Calcium plays a vital role in a variety of body functions, such as blood clotting, muscle contraction and impulse transmission. About 99% of the calcium in your body is stored in your skeletal system, but when your plasma calcium concentration becomes low, your body draws calcium from your bones. When your calcium levels fall, the parathyroid hormone is released, which catalyses the creation of calcitriol. Calcitriol, a form of vitamin D, causes bone resorption, where the bones release their calcium to the rest of the body. When calcium levels in the serum regain normalcy, this cycle is cut short and bone density is restored.

Menopause sometimes creates a calcium deficit within the body because of a drop in oestrogen. When oestrogen reduces, the body’s ability to retain calcium from food decreases, and the result is calcium deficiency. If you’re 40 or over, you may want to start taking calcium supplements to maintain bone mass, arrest calcium depletion and ward off osteoporosis. The recommended intake of calcium for women above forty is 1,000 milligrams per day.

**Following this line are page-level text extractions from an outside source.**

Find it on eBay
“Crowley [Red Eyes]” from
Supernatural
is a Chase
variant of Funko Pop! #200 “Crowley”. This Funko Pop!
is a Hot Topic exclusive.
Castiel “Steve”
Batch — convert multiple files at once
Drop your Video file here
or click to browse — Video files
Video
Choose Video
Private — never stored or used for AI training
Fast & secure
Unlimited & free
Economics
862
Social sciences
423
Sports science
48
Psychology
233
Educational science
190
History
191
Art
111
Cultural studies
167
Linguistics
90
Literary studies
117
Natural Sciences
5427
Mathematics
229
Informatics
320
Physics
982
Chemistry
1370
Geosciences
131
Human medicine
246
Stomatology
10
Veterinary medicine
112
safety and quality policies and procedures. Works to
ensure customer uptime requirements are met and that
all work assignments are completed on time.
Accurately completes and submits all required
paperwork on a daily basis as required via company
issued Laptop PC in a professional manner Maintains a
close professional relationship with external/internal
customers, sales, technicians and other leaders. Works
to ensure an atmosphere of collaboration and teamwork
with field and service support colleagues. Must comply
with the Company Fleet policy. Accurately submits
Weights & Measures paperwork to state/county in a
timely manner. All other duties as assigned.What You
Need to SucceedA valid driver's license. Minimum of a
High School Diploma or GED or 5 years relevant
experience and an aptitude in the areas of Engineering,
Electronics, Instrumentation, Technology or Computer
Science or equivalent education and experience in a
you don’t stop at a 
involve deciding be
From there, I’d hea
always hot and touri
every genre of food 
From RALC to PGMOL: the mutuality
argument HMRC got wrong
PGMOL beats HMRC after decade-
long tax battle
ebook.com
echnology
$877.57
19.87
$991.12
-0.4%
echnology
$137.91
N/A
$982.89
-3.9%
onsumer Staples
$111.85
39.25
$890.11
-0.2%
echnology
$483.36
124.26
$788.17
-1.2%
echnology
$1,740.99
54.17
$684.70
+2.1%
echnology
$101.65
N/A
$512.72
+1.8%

Typically, your bone mass peaks when you’re between 25 and 35, and starts falling after that. It’s after 35 that your body needs help with maintaining calcium levels. Cue, calcium supplements.

In addition to calcium, premenopausal and postmenopausal women have an increased need for vitamin D, because it helps with calcium absorption into the bloodstream. Vitamin D is normally produced sufficiently by the skin itself, but with age, the ability of the skin to produce the sunshine vitamin diminishes. Like calcium, vitamin D can be taken through supplements, and a combination of the two can shield you from age-related surges in the parathyroid hormone and bone resorption.

Sometimes, despite having a well-balanced diet, you may still be prone to calcium deficiency. This could be for a number of reasons. If you consume high levels of salt and protein, for example, your kidneys may flush out calcium as a reflex. Here, changing your diet to include less protein and salt, is advisable. People who are lactose intolerant are also more susceptible to a deficiency of calcium. This is because the lactase enzyme doesn’t break down the lactose found in dairy products well enough. You can counter the effects of lactose intolerance with supplements, to ensure that your calcium levels are optimal.

If you need help to enhance your diet with calcium, meet a nutritionist who can guide you along on what to add to your plate and what to set aside. A little more calcium on your plate can be delicious and healthy, and your bones and taste buds will thank you for it.